« The Luxury Strategy » : pourquoi le luxe doit casser toutes les règles du marketing
Et si tout ce qu’on apprend en marketing (connaître son positionnement, répondre à la demande, baisser les prix pour vendre plus) était exactement ce qu’il ne faut PAS faire dans le luxe ? C’est la thèse centrale d’un livre que j’ai lu dans le cadre de mon mémoire : The Luxury Strategy: Break the Rules of Marketing to Build Luxury Brands, de Jean-Noël Kapferer et Vincent Bastien.
Les auteurs : un académique et un homme de terrain
Ce duo qui signe ce livre n’est pas anodin. Jean-Noël Kapferer est professeur émérite à HEC Paris, docteur de Northwestern University, et l’un des chercheurs les plus cités au monde sur les marques, il est aussi l’auteur de The New Strategic Brand Management, une référence en gestion de marque tout court. Vincent Bastien, lui, vient du terrain : ancien directeur général de Louis Vuitton Malletier, puis PDG de Yves Saint Laurent Parfums, avant de devenir professeur affilié à HEC Paris.
Publié en anglais en 2009 (après une version française, Luxe oblige), le livre est devenu un texte de référence dans les écoles de management du monde entier.

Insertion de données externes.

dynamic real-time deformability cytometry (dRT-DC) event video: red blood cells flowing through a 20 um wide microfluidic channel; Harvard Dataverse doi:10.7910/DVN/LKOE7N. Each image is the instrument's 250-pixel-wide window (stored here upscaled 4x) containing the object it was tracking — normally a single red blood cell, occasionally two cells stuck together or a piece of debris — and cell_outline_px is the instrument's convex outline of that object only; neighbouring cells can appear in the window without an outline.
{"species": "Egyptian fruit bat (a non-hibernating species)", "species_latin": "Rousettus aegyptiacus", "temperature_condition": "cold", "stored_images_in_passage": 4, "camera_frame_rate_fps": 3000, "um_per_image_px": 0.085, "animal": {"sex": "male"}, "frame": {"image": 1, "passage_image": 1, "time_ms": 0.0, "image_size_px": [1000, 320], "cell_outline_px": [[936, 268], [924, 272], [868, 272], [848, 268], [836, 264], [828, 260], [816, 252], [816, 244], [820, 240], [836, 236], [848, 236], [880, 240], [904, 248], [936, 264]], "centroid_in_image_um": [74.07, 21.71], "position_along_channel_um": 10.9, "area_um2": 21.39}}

Il en est aujourd’hui à sa 3ᵉ édition, enrichie d’un nouveau chapitre sur l’impact de l’intelligence artificielle et de la « luxification » de la société, preuve que le sujet reste brûlant d’actualité.
Le cœur du livre : les 24 « anti-lois » du marketing
L’idée de départ est simple, presque provocante : la plupart des règles du marketing classique (se positionner par rapport à la concurrence, répondre à la demande, baisser les prix pour développer les volumes) détruisent en réalité la valeur d’une marque de luxe. Kapferer et Bastien proposent à la place 24 « anti-lois », forgées en observant comment des maisons comme Louis Vuitton, Chanel, Hermès ou Ferrari ont construit leur pouvoir de fixation des prix.
Quelques exemples qui m’ont marquée :
- « Oubliez le positionnement, le luxe ne se compare pas » : Chanel ne dit jamais que son parfum N°5 est « meilleur » qu’un autre, la marque raconte une histoire, un imaginaire, point final.
- « Le prix perçu doit toujours être supérieur au prix réel » : à l’inverse d’une stratégie marketing classique où l’on annonce un prix d’appel bas, le luxe joue sur la surestimation. Porter un sac à un prix qu’on imagine plus élevé qu’il ne l’est valorise davantage celui qui le porte.
- « C’est le luxe qui fixe le prix, pas le prix qui fixe le luxe » : le prix n’est jamais une variable d’ajustement face à la concurrence ou au marché, il découle de l’histoire et du savoir-faire de la marque.
- « Protégez les clients des non-clients » : créer de la rareté (files d’attente, listes d’attente, production limitée) comme chez Hermès, plutôt que de maximiser l’accessibilité.
Le livre distingue aussi trois stratégies bien différentes (luxe, mode et premium) qu’on confond souvent, et explique pourquoi appliquer les recettes de l’une à l’autre peut être fatal pour une marque.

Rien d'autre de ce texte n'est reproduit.